El poeta gana en experiencia y calidad al tiempo que su canto se va haciendo más combativo. La libertad, la lucha, la vida mejor, en las que cree de todo corazón, se expresan en sus poemas como algo que les pertenece:

Yo, buen compadre de los ojos libres,
me atrofio si no tengo libertad.


La libertad es en verdad atrofiante cuando se la conoce sólo de palabra. Por eso, en la carne del poeta tiembla con fuerza el ansia general de libertad que se repite y se transforma en su batalla permanente:


Si asestas el hachazo en el sitio debido
el señorial desierto crujirá
y el hacha gruesa sonreirá.


Este leñador (que ahora no prefiere que su hijo esté en el lago) es el resumen de los trabajadores, y su hacha es el arma que tiene que hacer la justicia, porque la justicia de los trabajadores tienen que fabricarla ellos mismos, como fabrican el pan o los automóviles para el disfrute de quienes pueden permitirse ese lujo. Pero más, cuando viven bajo un régimen que no sólo los explota, sino que además les niega todos los derechos y los avasalla, los tortura y los mata. Aquí no se oculta la insinuación, la arenga, a la batalla abierta. De cómo esos aspectos de la lucha encajan en la obra de József y resaltan, airosos, en sus cumbres más logradas, es obra sólamente del talento. Salvo en algunas excepciones casuales -que podríamos llamar descuidos apurados- no hay en ellos un abandono facilista de la nota por la nota que destaca los puntos políticos sin preocupación alguna por la calidad ni por los valores formales y estéticos. Nuestro húngaro calibraba en su función tremenda esa necesidad que tiene el mensaje político de llegar enmarcado en los más altos ribetes del arte, para que pueda lograr así su efecto.
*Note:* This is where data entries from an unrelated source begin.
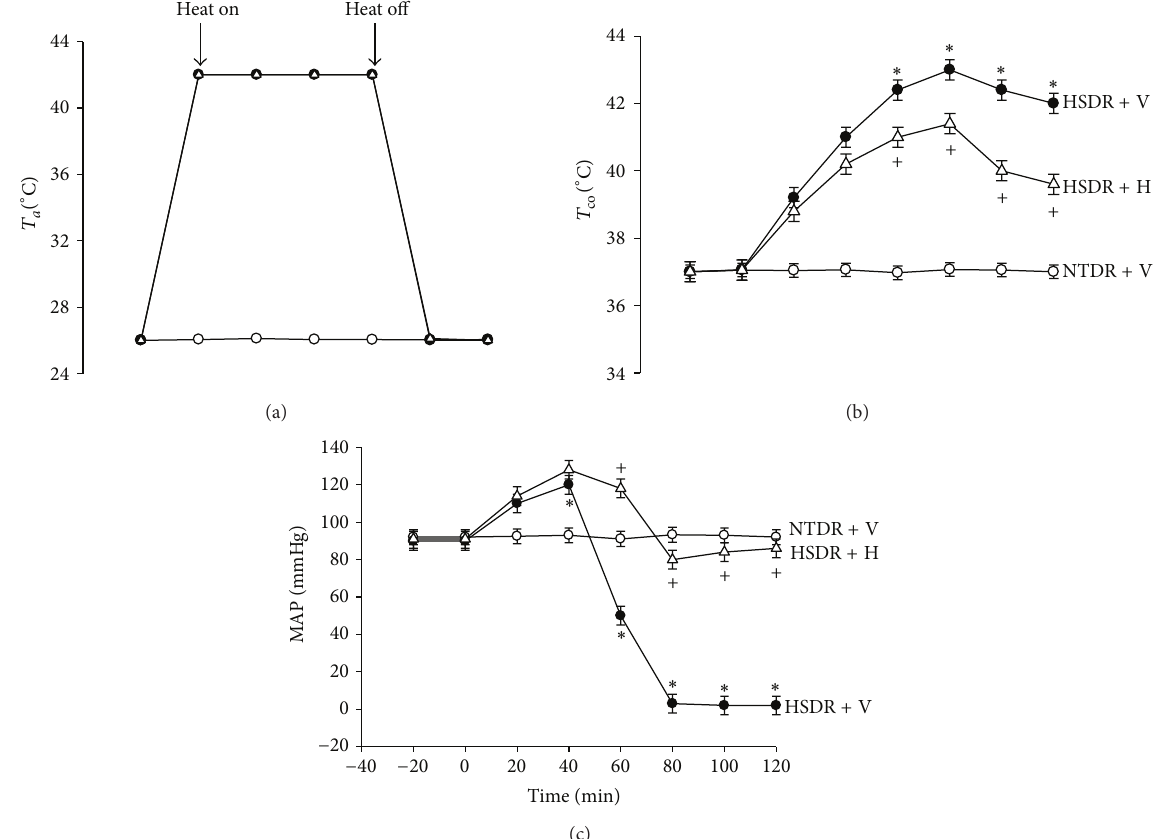
Figure 1: Values of both body core temperature ( 𝑇 co ) and mean arterial pressure (MAP) during different ambient temperatures ( 𝑇 𝑎 ) for normothermic diabetic rats treated with vehicle solution (NTDR + V; I ), heatstroke-diabetic rats treated with vehicle solution (HSDR + V; e ), and heatstroke-diabetic rats treated with honokiol (HSDR + H; △ ). Data were means ± standard deviation (SD) of eight animals per group. ∗ 𝑃 < 0.05 , in comparison with the ( I ) group; + 𝑃 < 0.05 , in comparison with the ( e )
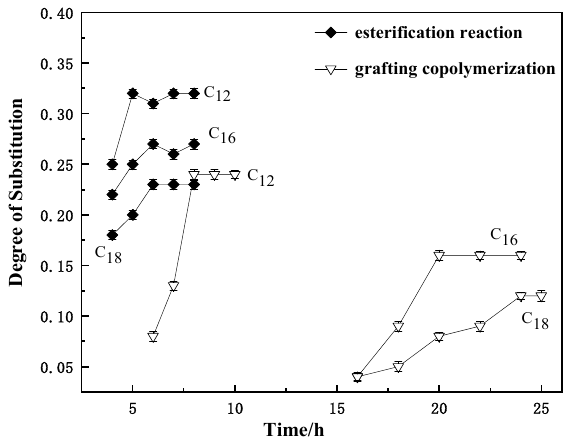
Figure 3. Effect of reaction time on substitution degree of MCNC.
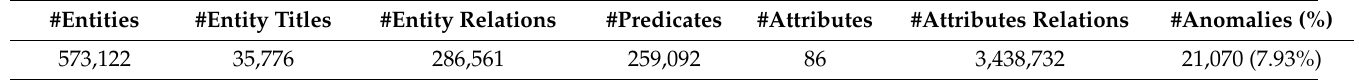
Table 2. Results of knowledge graph alignment with the full dataset with 5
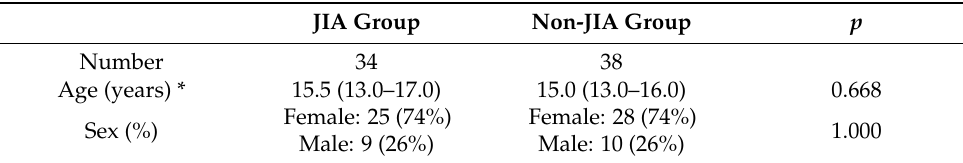
Table 1. Comparison between JIA and non-JIA patients.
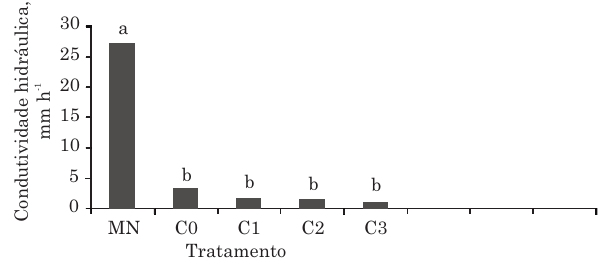
Figura 1. Condutividade hidráulica de um Latossolo Vermelho eutroférrico submetida a quatro tratamentos e a Mata Nativa até 0,10 m de profundidade. Médias seguidas da mesma letra não diferem estatisticamente pelo teste de Tukey (p<0,05) (CV = 64,25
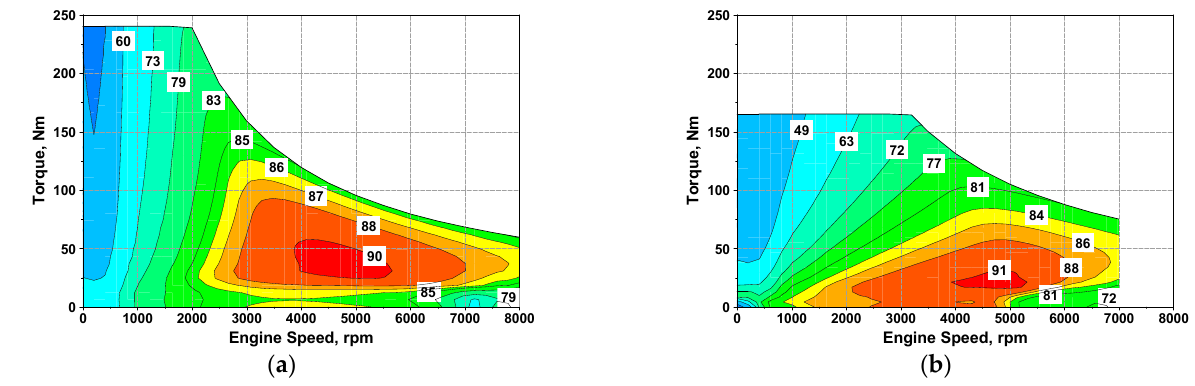
Figure 3. Efficiency maps (-) of electric motor (EM) ( a ) and electric generator (EG) ( b ). Aiming at testing the robustness of the proposed control strategy, as said, some analyses are performed with a more conventional turbocharged downsized stoichiometric engine, labeled as engine 2 [24], whose BSFC map is shown in Figure 4.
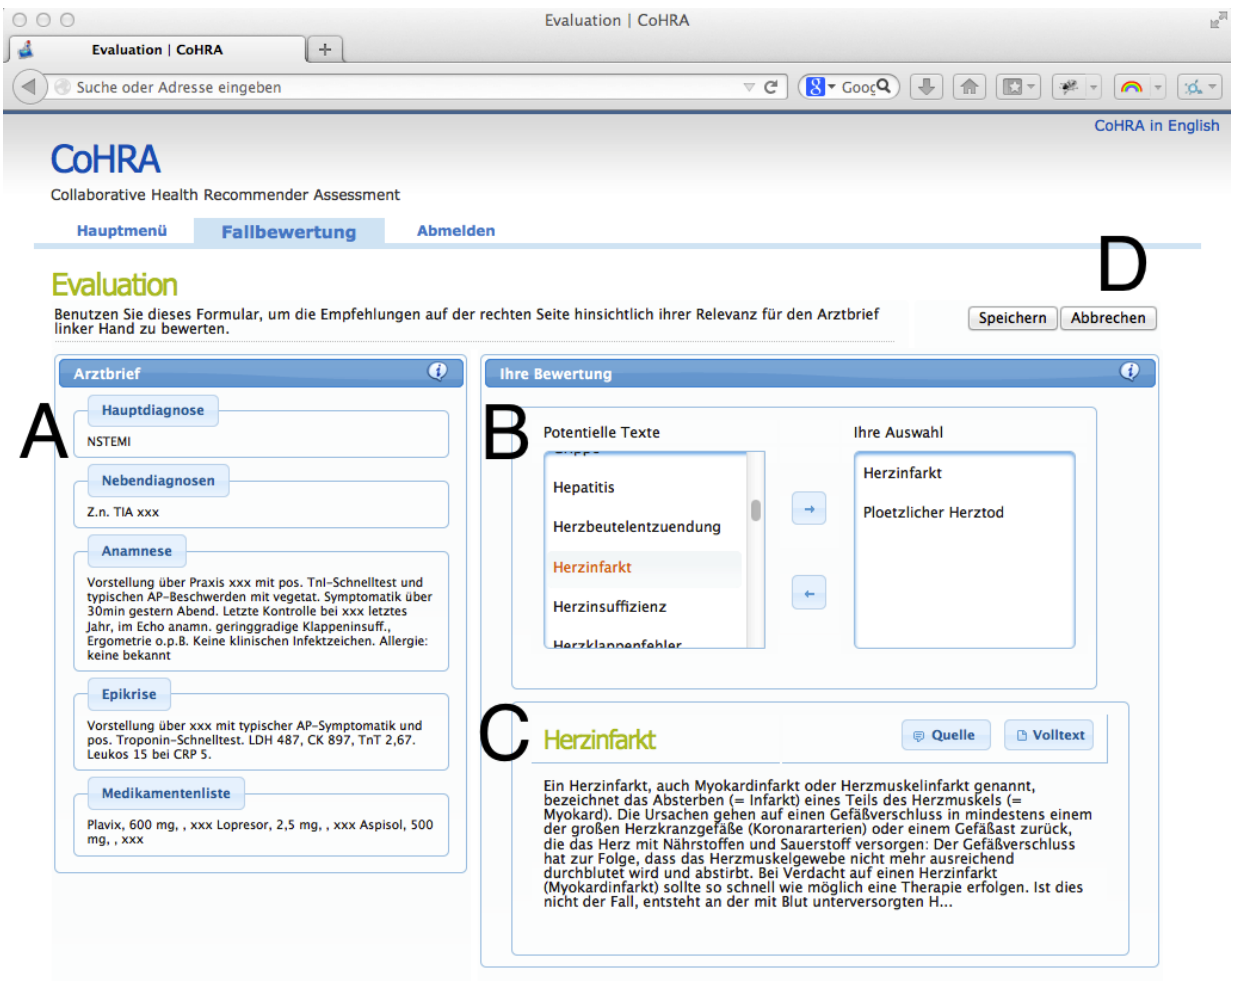
Figure 4. The main view of our HRS assessment system. Health professionals select matching items based on their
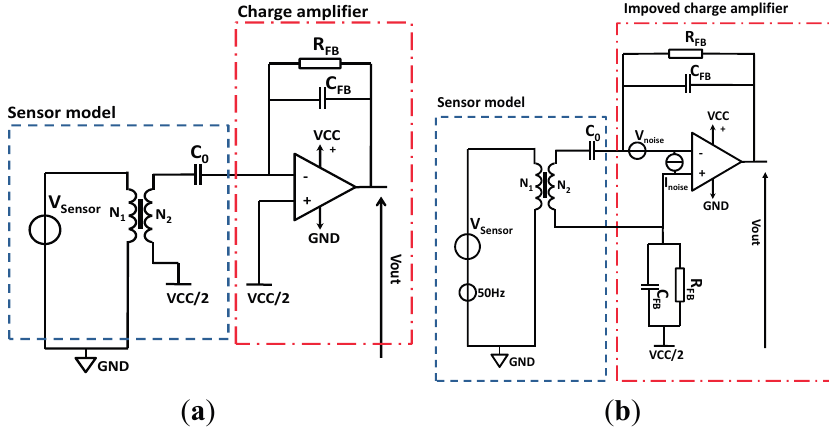
Figure 7. ( a ) PZT Sensor and bounding model with a conditioning circuit; ( b ) PZT Sensor and bonding model with an improved conditioning circuit using differential inputs.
Pincha incesantemente, pincha, nuestra arma querida,
para que una y mil veces sepamos que por casualidad
sin combatir
no ganaremos la batalla.

Y al final, la revelación de la inutilidad de colocarse al lado de los opresores, cuya única solución será la muerte:


Franco, el general, me enroló, feroz soldado,
en sus filas.
Temí ser fusilado. No era posible huir.
Temí. Luché con él contra la libertad, contra el derecho,
tras los muros de Irún.
Y así también me halló la muerte.


Este Epitafio de un labriego español es también un "poema terrible". Porque esta vez lo "terrible" se vuelve contra el enemigo y contra los incapaces de decidirse por la "dignidad plena del hombre", que como anheló nuestro Martí, son las palabras que deben estar siempre presentes en cualquier documento constitucional de un país que se respete.


Permítanme recordar a Attila József en sus amplias virtudes que lo hicieron inmortal para su pueblo y para todos los pueblos. Esas manchas del sol que Martí relacionara tan certeramente con los mal agradecidos, al menos con József las dejo pasar. Y prefiero recordarlo deambulando por las avenidas de su ciudad grande, junto al río y bajo el cielo nublado, como deambulara siempre en su constante evocación Jiri Wolker por las calles de la Praga vieja. Attila József era así. vivió así, siempre buscando, siempre hurgando en las profundiadesd del sentido de la vida y de la lucha. Y siempre enamorado de la libertad, con la fe inquebrantable que lo hizo producir una poesía que quedará grabada para siempre en los corazones de aquellos que aman la libertad y el arte, y que están convencidos, como yo, que ambos cariños pueden y deben convivir y generar la más alta calidad en la literatura.